### PROBLEM STATEMENT
From the entries, filter out every line that lacks "POLITIQUE" and copy the rest.

Source records:
★ ★ ★ ★ ★
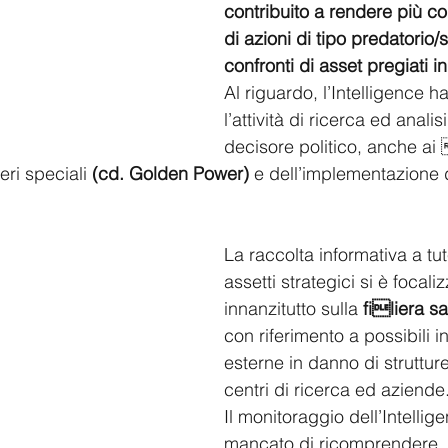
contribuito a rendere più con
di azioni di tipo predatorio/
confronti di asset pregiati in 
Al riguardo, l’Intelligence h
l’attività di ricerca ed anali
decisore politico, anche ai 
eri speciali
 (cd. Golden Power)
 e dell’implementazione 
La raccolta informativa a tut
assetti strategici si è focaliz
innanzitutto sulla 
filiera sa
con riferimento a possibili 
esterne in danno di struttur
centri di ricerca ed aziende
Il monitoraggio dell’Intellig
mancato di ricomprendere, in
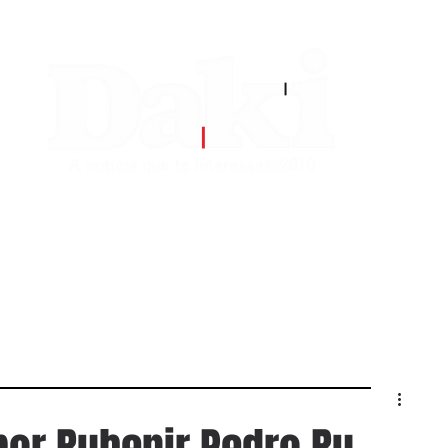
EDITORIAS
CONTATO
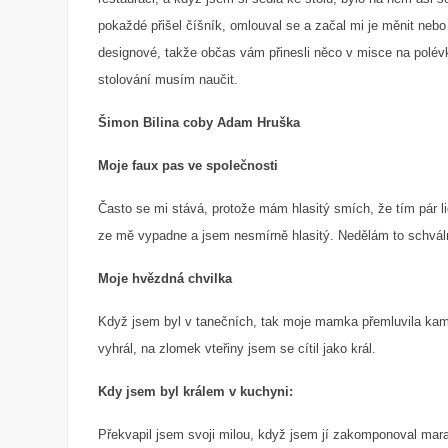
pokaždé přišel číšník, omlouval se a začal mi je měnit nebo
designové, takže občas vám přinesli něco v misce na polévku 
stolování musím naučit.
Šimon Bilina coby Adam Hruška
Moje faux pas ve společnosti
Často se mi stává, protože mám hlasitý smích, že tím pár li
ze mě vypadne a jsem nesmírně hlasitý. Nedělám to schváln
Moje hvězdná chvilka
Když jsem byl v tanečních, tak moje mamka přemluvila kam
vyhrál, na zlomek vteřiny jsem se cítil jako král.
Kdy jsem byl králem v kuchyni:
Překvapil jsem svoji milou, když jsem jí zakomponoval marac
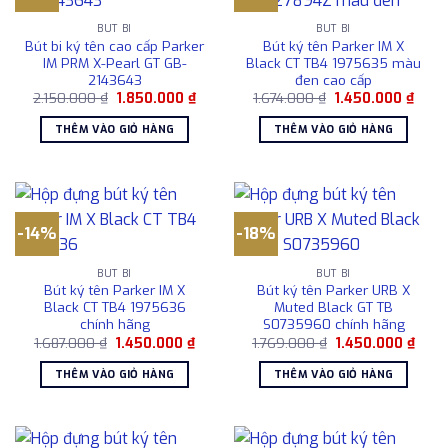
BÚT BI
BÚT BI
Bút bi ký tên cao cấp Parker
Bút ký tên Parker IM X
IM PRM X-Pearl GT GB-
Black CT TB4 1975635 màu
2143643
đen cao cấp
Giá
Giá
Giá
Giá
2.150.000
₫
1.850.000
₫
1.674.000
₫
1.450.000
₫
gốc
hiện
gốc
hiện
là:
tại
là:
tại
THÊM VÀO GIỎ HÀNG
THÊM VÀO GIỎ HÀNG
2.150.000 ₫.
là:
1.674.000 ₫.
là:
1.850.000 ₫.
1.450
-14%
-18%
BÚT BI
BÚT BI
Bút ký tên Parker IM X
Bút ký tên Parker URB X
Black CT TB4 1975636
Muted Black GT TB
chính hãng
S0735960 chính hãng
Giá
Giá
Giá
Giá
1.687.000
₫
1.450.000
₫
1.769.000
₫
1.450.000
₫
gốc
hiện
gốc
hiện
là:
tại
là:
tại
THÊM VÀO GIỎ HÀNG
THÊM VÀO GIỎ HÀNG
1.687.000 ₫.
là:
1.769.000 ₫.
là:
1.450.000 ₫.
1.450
★ ★ ★ ★ ★
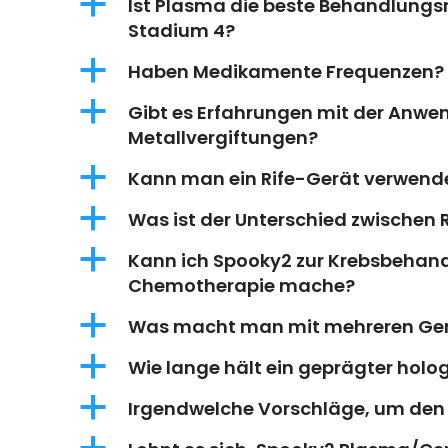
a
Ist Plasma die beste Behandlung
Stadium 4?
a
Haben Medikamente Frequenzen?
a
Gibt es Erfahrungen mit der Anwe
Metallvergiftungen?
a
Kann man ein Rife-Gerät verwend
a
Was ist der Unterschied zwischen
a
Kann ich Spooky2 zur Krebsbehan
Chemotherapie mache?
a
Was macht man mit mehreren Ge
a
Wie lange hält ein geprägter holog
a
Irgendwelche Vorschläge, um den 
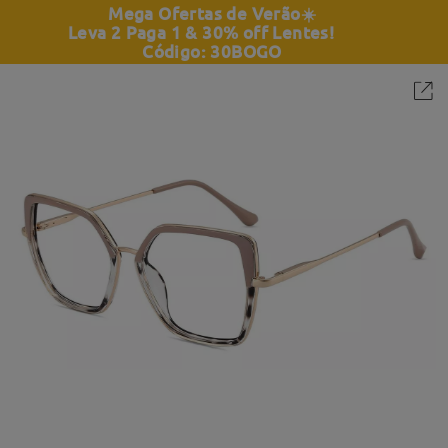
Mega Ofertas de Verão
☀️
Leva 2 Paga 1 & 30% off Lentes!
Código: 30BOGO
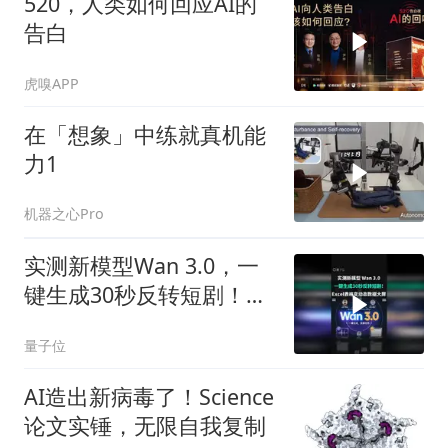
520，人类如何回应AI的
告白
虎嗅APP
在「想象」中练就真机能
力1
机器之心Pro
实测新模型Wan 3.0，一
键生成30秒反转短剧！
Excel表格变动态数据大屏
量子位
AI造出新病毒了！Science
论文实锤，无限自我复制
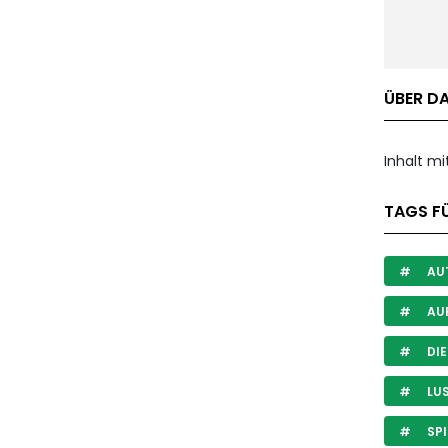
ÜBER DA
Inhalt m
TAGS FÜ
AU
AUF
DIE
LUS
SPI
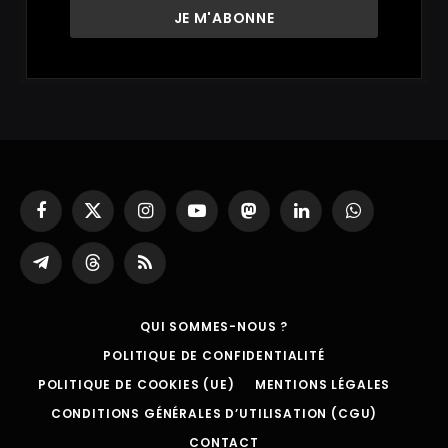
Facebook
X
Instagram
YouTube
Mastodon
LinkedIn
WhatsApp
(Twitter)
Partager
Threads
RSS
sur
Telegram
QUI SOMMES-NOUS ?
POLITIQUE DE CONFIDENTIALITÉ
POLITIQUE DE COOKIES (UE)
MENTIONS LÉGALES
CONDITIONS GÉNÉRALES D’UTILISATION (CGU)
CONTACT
★ ★ ★ ★ ★
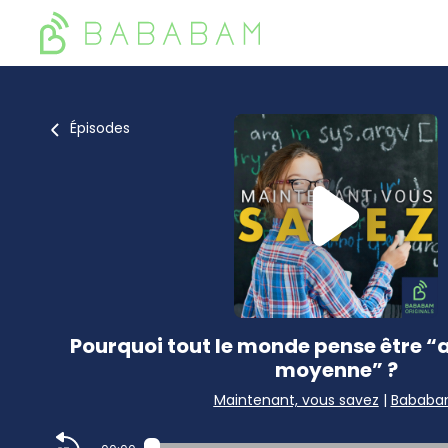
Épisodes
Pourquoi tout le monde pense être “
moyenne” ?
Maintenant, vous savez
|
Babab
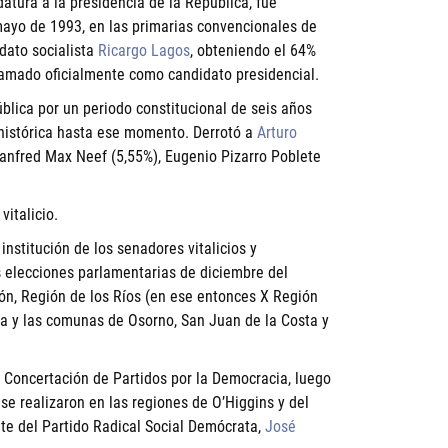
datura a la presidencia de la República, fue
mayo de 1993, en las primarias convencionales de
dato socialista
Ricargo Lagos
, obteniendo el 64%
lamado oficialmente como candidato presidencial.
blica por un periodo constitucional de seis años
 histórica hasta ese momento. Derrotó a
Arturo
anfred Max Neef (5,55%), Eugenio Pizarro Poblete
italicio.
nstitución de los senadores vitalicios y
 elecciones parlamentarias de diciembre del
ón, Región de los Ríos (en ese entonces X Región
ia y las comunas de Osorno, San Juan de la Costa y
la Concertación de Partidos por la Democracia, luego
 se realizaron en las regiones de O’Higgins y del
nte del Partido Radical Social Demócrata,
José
★ ★ ★ ★ ★
### RESULT FOR THIS TASK
POLITIQUE DE CONFIDENTIALITÉ
POLITIQUE DE COOKIES (UE)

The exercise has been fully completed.